> [Work request] Give every entry again precisely as it appears.

(Data for processing)

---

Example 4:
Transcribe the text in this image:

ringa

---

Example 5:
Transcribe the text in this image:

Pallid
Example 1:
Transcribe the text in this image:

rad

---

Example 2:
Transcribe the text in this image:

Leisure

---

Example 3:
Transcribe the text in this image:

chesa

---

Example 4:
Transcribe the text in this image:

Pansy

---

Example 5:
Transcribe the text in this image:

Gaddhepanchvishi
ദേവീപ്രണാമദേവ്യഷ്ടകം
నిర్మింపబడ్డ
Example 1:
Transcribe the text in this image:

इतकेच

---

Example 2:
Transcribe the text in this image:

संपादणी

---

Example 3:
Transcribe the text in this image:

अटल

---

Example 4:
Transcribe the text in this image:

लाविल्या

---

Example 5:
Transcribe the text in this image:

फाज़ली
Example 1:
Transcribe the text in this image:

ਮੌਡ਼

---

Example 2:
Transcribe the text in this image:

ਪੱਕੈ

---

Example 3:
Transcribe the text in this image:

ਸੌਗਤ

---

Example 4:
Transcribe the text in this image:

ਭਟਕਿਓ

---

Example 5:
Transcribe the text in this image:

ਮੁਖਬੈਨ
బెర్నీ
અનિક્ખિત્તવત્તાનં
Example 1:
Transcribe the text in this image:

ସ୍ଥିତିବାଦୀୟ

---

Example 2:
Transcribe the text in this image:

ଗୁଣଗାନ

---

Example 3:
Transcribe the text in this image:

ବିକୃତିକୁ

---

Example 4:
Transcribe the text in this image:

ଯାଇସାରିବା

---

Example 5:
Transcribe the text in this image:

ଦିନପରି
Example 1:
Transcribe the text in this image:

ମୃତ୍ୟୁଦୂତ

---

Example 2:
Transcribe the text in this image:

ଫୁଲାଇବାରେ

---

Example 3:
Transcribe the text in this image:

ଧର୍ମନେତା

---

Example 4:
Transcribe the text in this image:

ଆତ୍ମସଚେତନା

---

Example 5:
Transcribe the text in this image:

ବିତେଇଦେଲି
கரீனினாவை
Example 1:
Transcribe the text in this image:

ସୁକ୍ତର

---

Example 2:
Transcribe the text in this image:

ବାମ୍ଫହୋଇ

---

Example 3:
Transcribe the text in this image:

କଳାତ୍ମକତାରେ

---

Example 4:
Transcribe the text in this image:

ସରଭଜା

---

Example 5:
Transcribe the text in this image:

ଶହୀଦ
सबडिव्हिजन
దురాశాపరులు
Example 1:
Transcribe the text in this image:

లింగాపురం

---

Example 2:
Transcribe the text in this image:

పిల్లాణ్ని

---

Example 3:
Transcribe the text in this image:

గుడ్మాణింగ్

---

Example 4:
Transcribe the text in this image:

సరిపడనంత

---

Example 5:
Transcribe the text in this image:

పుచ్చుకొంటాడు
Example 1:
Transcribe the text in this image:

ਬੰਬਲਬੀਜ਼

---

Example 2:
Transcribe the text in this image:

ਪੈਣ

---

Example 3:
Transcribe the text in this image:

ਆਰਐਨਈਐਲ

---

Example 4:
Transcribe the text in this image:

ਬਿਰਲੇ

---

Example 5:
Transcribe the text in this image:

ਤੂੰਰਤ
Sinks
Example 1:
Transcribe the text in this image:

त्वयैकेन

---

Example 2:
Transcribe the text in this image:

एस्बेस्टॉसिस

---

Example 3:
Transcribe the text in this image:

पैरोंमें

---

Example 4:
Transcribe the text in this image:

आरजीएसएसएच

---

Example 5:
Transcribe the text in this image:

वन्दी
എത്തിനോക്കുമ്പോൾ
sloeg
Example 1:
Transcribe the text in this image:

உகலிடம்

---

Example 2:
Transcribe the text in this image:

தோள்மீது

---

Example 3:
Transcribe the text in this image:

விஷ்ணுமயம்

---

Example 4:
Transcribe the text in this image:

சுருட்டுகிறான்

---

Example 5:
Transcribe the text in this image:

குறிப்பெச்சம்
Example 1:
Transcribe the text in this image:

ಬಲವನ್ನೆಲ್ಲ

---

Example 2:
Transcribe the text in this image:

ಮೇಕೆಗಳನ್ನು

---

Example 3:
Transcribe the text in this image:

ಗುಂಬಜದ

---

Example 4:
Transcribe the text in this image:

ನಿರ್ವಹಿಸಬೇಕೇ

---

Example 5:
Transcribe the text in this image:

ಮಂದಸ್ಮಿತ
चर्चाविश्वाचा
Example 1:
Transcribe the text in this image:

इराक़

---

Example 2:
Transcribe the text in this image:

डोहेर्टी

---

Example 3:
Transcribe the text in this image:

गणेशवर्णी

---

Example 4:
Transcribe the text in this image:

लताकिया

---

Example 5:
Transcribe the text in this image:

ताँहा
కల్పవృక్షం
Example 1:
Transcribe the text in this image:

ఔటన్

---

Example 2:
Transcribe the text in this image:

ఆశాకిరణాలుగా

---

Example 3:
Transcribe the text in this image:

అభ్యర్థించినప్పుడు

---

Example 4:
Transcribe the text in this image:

(End Data for processing)

> [Solution to this task]
---

Example 4:
Transcribe the text in this image:

ringa

---

Example 5:
Transcribe the text in this image:

Pallid
Example 1:
Transcribe the text in this image:

rad

---

Example 2:
Transcribe the text in this image:

Leisure

---

Example 3:
Transcribe the text in this image:

chesa

---

Example 4:
Transcribe the text in this image:

Pansy

---

Example 5:
Transcribe the text in this image:

Gaddhepanchvishi
ദേവീപ്രണാമദേവ്യഷ്ടകം
నిర్మింపబడ్డ
Example 1:
Transcribe the text in this image:

इतकेच

---

Example 2:
Transcribe the text in this image:

संपादणी

---

Example 3:
Transcribe the text in this image:

अटल

---

Example 4:
Transcribe the text in this image:

लाविल्या

---

Example 5:
Transcribe the text in this image:

फाज़ली
Example 1:
Transcribe the text in this image:

ਮੌਡ਼

---

Example 2:
Transcribe the text in this image:

ਪੱਕੈ

---

Example 3:
Transcribe the text in this image:

ਸੌਗਤ

---

Example 4:
Transcribe the text in this image:

ਭਟਕਿਓ

---

Example 5:
Transcribe the text in this image:

ਮੁਖਬੈਨ
బెర్నీ
અનિક્ખિત્તવત્તાનં
Example 1:
Transcribe the text in this image:

ସ୍ଥିତିବାଦୀୟ

---

Example 2:
Transcribe the text in this image:

ଗୁଣଗାନ

---

Example 3:
Transcribe the text in this image:

ବିକୃତିକୁ

---

Example 4:
Transcribe the text in this image:

ଯାଇସାରିବା

---

Example 5:
Transcribe the text in this image:

ଦିନପରି
Example 1:
Transcribe the text in this image:

ମୃତ୍ୟୁଦୂତ

---

Example 2:
Transcribe the text in this image:

ଫୁଲାଇବାରେ

---

Example 3:
Transcribe the text in this image:

ଧର୍ମନେତା

---

Example 4:
Transcribe the text in this image:

ଆତ୍ମସଚେତନା

---

Example 5:
Transcribe the text in this image:

ବିତେଇଦେଲି
கரீனினாவை
Example 1:
Transcribe the text in this image:

ସୁକ୍ତର

---

Example 2:
Transcribe the text in this image:

ବାମ୍ଫହୋଇ

---

Example 3:
Transcribe the text in this image:

କଳାତ୍ମକତାରେ

---

Example 4:
Transcribe the text in this image:

ସରଭଜା

---

Example 5:
Transcribe the text in this image:

ଶହୀଦ
सबडिव्हिजन
దురాశాపరులు
Example 1:
Transcribe the text in this image:

లింగాపురం

---

Example 2:
Transcribe the text in this image:

పిల్లాణ్ని

---

Example 3:
Transcribe the text in this image:

గుడ్మాణింగ్

---

Example 4:
Transcribe the text in this image:

సరిపడనంత

---

Example 5:
Transcribe the text in this image:

పుచ్చుకొంటాడు
Example 1:
Transcribe the text in this image:

ਬੰਬਲਬੀਜ਼

---

Example 2:
Transcribe the text in this image:

ਪੈਣ

---

Example 3:
Transcribe the text in this image:

ਆਰਐਨਈਐਲ

---

Example 4:
Transcribe the text in this image:

ਬਿਰਲੇ

---

Example 5:
Transcribe the text in this image:

ਤੂੰਰਤ
Sinks
Example 1:
Transcribe the text in this image:

त्वयैकेन

---

Example 2:
Transcribe the text in this image:

एस्बेस्टॉसिस

---

Example 3:
Transcribe the text in this image:

पैरोंमें

---

Example 4:
Transcribe the text in this image:

आरजीएसएसएच

---

Example 5:
Transcribe the text in this image:

वन्दी
എത്തിനോക്കുമ്പോൾ
sloeg
Example 1:
Transcribe the text in this image:

உகலிடம்

---

Example 2:
Transcribe the text in this image:

தோள்மீது

---

Example 3:
Transcribe the text in this image:

விஷ்ணுமயம்

---

Example 4:
Transcribe the text in this image:

சுருட்டுகிறான்

---

Example 5:
Transcribe the text in this image:

குறிப்பெச்சம்
Example 1:
Transcribe the text in this image:

ಬಲವನ್ನೆಲ್ಲ

---

Example 2:
Transcribe the text in this image:

ಮೇಕೆಗಳನ್ನು

---

Example 3:
Transcribe the text in this image:

ಗುಂಬಜದ

---

Example 4:
Transcribe the text in this image:

ನಿರ್ವಹಿಸಬೇಕೇ

---

Example 5:
Transcribe the text in this image:

ಮಂದಸ್ಮಿತ
चर्चाविश्वाचा
Example 1:
Transcribe the text in this image:

इराक़

---

Example 2:
Transcribe the text in this image:

डोहेर्टी

---

Example 3:
Transcribe the text in this image:

गणेशवर्णी

---

Example 4:
Transcribe the text in this image:

लताकिया

---

Example 5:
Transcribe the text in this image:

ताँहा
కల్పవృక్షం
Example 1:
Transcribe the text in this image:

ఔటన్

---

Example 2:
Transcribe the text in this image:

ఆశాకిరణాలుగా

---

Example 3:
Transcribe the text in this image:

అభ్యర్థించినప్పుడు

---

Example 4:
Transcribe the text in this image:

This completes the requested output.